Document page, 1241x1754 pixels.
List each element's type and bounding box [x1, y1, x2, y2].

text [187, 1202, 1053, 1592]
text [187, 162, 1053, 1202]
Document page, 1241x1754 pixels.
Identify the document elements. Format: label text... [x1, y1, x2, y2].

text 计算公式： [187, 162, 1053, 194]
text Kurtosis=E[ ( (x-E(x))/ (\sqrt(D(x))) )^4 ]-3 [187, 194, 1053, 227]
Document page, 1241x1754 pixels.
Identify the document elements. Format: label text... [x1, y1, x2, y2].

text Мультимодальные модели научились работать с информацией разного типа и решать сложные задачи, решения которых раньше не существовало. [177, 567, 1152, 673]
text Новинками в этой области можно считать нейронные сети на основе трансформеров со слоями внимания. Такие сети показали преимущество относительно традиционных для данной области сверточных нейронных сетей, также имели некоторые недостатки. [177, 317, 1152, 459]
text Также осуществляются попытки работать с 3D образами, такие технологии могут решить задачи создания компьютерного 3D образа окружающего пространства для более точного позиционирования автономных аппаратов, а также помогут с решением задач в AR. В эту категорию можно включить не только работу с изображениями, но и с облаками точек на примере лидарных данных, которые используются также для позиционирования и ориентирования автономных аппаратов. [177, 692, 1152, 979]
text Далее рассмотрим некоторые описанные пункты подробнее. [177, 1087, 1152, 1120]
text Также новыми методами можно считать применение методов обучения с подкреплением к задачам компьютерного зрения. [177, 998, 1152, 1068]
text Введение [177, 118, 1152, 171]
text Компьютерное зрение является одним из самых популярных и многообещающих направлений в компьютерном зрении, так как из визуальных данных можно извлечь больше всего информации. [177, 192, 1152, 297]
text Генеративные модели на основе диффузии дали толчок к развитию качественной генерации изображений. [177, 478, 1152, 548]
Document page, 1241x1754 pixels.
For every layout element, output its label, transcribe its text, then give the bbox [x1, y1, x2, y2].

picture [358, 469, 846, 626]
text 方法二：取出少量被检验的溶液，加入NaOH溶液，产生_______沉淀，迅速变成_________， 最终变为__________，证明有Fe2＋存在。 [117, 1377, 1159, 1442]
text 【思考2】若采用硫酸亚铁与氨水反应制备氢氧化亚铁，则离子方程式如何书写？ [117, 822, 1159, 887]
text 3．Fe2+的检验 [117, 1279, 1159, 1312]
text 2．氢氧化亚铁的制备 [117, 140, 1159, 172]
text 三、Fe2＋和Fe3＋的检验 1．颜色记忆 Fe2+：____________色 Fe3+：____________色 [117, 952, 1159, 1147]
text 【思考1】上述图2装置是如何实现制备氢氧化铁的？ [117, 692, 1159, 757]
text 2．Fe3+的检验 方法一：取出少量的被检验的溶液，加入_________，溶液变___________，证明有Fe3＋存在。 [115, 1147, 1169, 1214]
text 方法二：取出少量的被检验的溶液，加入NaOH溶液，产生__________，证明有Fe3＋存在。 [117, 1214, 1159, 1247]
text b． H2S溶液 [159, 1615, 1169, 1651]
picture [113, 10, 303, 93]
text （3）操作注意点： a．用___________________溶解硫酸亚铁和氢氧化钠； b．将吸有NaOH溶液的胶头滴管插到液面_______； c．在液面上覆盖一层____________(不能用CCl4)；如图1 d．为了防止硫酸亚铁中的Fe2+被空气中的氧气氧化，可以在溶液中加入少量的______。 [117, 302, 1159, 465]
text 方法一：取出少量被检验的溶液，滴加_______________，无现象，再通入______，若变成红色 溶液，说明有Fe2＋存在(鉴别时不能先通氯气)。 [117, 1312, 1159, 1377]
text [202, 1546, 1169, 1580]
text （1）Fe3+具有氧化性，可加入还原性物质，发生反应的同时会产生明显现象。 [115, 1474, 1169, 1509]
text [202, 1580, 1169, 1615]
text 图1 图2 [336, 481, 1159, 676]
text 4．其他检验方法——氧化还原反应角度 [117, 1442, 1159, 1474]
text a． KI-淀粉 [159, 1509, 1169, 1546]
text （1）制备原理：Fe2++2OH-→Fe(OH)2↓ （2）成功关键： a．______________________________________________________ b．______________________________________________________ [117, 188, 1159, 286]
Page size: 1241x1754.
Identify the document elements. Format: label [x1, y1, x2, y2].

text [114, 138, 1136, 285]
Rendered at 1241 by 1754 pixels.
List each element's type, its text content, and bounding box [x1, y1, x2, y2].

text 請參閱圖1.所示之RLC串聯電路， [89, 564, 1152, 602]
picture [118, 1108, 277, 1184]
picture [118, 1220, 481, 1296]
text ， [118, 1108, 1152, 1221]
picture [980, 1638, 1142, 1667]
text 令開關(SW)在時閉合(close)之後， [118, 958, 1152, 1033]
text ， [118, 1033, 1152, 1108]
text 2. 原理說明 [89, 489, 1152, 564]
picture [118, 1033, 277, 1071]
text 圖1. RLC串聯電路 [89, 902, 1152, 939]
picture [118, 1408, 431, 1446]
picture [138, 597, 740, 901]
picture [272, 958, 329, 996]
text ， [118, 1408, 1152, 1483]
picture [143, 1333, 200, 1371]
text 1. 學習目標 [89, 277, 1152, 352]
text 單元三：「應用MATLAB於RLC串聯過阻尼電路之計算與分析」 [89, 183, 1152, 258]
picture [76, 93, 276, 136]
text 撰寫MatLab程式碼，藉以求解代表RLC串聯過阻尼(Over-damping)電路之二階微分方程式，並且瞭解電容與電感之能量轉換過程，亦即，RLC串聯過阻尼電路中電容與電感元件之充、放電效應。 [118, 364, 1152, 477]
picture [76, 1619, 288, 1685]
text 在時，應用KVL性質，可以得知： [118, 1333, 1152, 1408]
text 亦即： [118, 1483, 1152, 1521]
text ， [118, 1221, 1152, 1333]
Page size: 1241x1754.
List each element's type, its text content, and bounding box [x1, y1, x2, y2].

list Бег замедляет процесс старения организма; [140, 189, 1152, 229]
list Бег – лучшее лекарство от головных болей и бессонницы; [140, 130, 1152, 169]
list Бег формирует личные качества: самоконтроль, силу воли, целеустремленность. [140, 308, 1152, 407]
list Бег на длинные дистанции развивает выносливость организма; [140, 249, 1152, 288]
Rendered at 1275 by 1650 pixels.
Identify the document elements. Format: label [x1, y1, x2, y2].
++++++++++
Problem statement - In full and verbatim, repeat the records given above.

Task response -
Document page, 1241x1754 pixels.
List each element's type and bounding box [x1, y1, x2, y2].

text [187, 1202, 1053, 1592]
text [187, 162, 1053, 1202]
Document page, 1241x1754 pixels.
Identify the document elements. Format: label text... [x1, y1, x2, y2].

text 计算公式： [187, 162, 1053, 194]
text Kurtosis=E[ ( (x-E(x))/ (\sqrt(D(x))) )^4 ]-3 [187, 194, 1053, 227]
Document page, 1241x1754 pixels.
Identify the document elements. Format: label text... [x1, y1, x2, y2].

text Мультимодальные модели научились работать с информацией разного типа и решать сложные задачи, решения которых раньше не существовало. [177, 567, 1152, 673]
text Новинками в этой области можно считать нейронные сети на основе трансформеров со слоями внимания. Такие сети показали преимущество относительно традиционных для данной области сверточных нейронных сетей, также имели некоторые недостатки. [177, 317, 1152, 459]
text Также осуществляются попытки работать с 3D образами, такие технологии могут решить задачи создания компьютерного 3D образа окружающего пространства для более точного позиционирования автономных аппаратов, а также помогут с решением задач в AR. В эту категорию можно включить не только работу с изображениями, но и с облаками точек на примере лидарных данных, которые используются также для позиционирования и ориентирования автономных аппаратов. [177, 692, 1152, 979]
text Далее рассмотрим некоторые описанные пункты подробнее. [177, 1087, 1152, 1120]
text Также новыми методами можно считать применение методов обучения с подкреплением к задачам компьютерного зрения. [177, 998, 1152, 1068]
text Введение [177, 118, 1152, 171]
text Компьютерное зрение является одним из самых популярных и многообещающих направлений в компьютерном зрении, так как из визуальных данных можно извлечь больше всего информации. [177, 192, 1152, 297]
text Генеративные модели на основе диффузии дали толчок к развитию качественной генерации изображений. [177, 478, 1152, 548]
Document page, 1241x1754 pixels.
For every layout element, output its label, transcribe its text, then give the bbox [x1, y1, x2, y2].

picture [358, 469, 846, 626]
text 方法二：取出少量被检验的溶液，加入NaOH溶液，产生_______沉淀，迅速变成_________， 最终变为__________，证明有Fe2＋存在。 [117, 1377, 1159, 1442]
text 【思考2】若采用硫酸亚铁与氨水反应制备氢氧化亚铁，则离子方程式如何书写？ [117, 822, 1159, 887]
text 3．Fe2+的检验 [117, 1279, 1159, 1312]
text 2．氢氧化亚铁的制备 [117, 140, 1159, 172]
text 三、Fe2＋和Fe3＋的检验 1．颜色记忆 Fe2+：____________色 Fe3+：____________色 [117, 952, 1159, 1147]
text 【思考1】上述图2装置是如何实现制备氢氧化铁的？ [117, 692, 1159, 757]
text 2．Fe3+的检验 方法一：取出少量的被检验的溶液，加入_________，溶液变___________，证明有Fe3＋存在。 [115, 1147, 1169, 1214]
text 方法二：取出少量的被检验的溶液，加入NaOH溶液，产生__________，证明有Fe3＋存在。 [117, 1214, 1159, 1247]
text b． H2S溶液 [159, 1615, 1169, 1651]
picture [113, 10, 303, 93]
text （3）操作注意点： a．用___________________溶解硫酸亚铁和氢氧化钠； b．将吸有NaOH溶液的胶头滴管插到液面_______； c．在液面上覆盖一层____________(不能用CCl4)；如图1 d．为了防止硫酸亚铁中的Fe2+被空气中的氧气氧化，可以在溶液中加入少量的______。 [117, 302, 1159, 465]
text 方法一：取出少量被检验的溶液，滴加_______________，无现象，再通入______，若变成红色 溶液，说明有Fe2＋存在(鉴别时不能先通氯气)。 [117, 1312, 1159, 1377]
text [202, 1546, 1169, 1580]
text （1）Fe3+具有氧化性，可加入还原性物质，发生反应的同时会产生明显现象。 [115, 1474, 1169, 1509]
text [202, 1580, 1169, 1615]
text 图1 图2 [336, 481, 1159, 676]
text 4．其他检验方法——氧化还原反应角度 [117, 1442, 1159, 1474]
text a． KI-淀粉 [159, 1509, 1169, 1546]
text （1）制备原理：Fe2++2OH-→Fe(OH)2↓ （2）成功关键： a．______________________________________________________ b．______________________________________________________ [117, 188, 1159, 286]
Page size: 1241x1754.
Identify the document elements. Format: label [x1, y1, x2, y2].

text [114, 138, 1136, 285]
Rendered at 1241 by 1754 pixels.
List each element's type, its text content, and bounding box [x1, y1, x2, y2].

text 請參閱圖1.所示之RLC串聯電路， [89, 564, 1152, 602]
picture [118, 1108, 277, 1184]
picture [118, 1220, 481, 1296]
text ， [118, 1108, 1152, 1221]
picture [980, 1638, 1142, 1667]
text 令開關(SW)在時閉合(close)之後， [118, 958, 1152, 1033]
text ， [118, 1033, 1152, 1108]
text 2. 原理說明 [89, 489, 1152, 564]
picture [118, 1033, 277, 1071]
text 圖1. RLC串聯電路 [89, 902, 1152, 939]
picture [118, 1408, 431, 1446]
picture [138, 597, 740, 901]
picture [272, 958, 329, 996]
text ， [118, 1408, 1152, 1483]
picture [143, 1333, 200, 1371]
text 1. 學習目標 [89, 277, 1152, 352]
text 單元三：「應用MATLAB於RLC串聯過阻尼電路之計算與分析」 [89, 183, 1152, 258]
picture [76, 93, 276, 136]
text 撰寫MatLab程式碼，藉以求解代表RLC串聯過阻尼(Over-damping)電路之二階微分方程式，並且瞭解電容與電感之能量轉換過程，亦即，RLC串聯過阻尼電路中電容與電感元件之充、放電效應。 [118, 364, 1152, 477]
picture [76, 1619, 288, 1685]
text 在時，應用KVL性質，可以得知： [118, 1333, 1152, 1408]
text 亦即： [118, 1483, 1152, 1521]
text ， [118, 1221, 1152, 1333]
Page size: 1241x1754.
List each element's type, its text content, and bounding box [x1, y1, x2, y2].

list Бег замедляет процесс старения организма; [140, 189, 1152, 229]
list Бег – лучшее лекарство от головных болей и бессонницы; [140, 130, 1152, 169]
list Бег формирует личные качества: самоконтроль, силу воли, целеустремленность. [140, 308, 1152, 407]
list Бег на длинные дистанции развивает выносливость организма; [140, 249, 1152, 288]
Rendered at 1275 by 1650 pixels.
Identify the document elements. Format: label [x1, y1, x2, y2].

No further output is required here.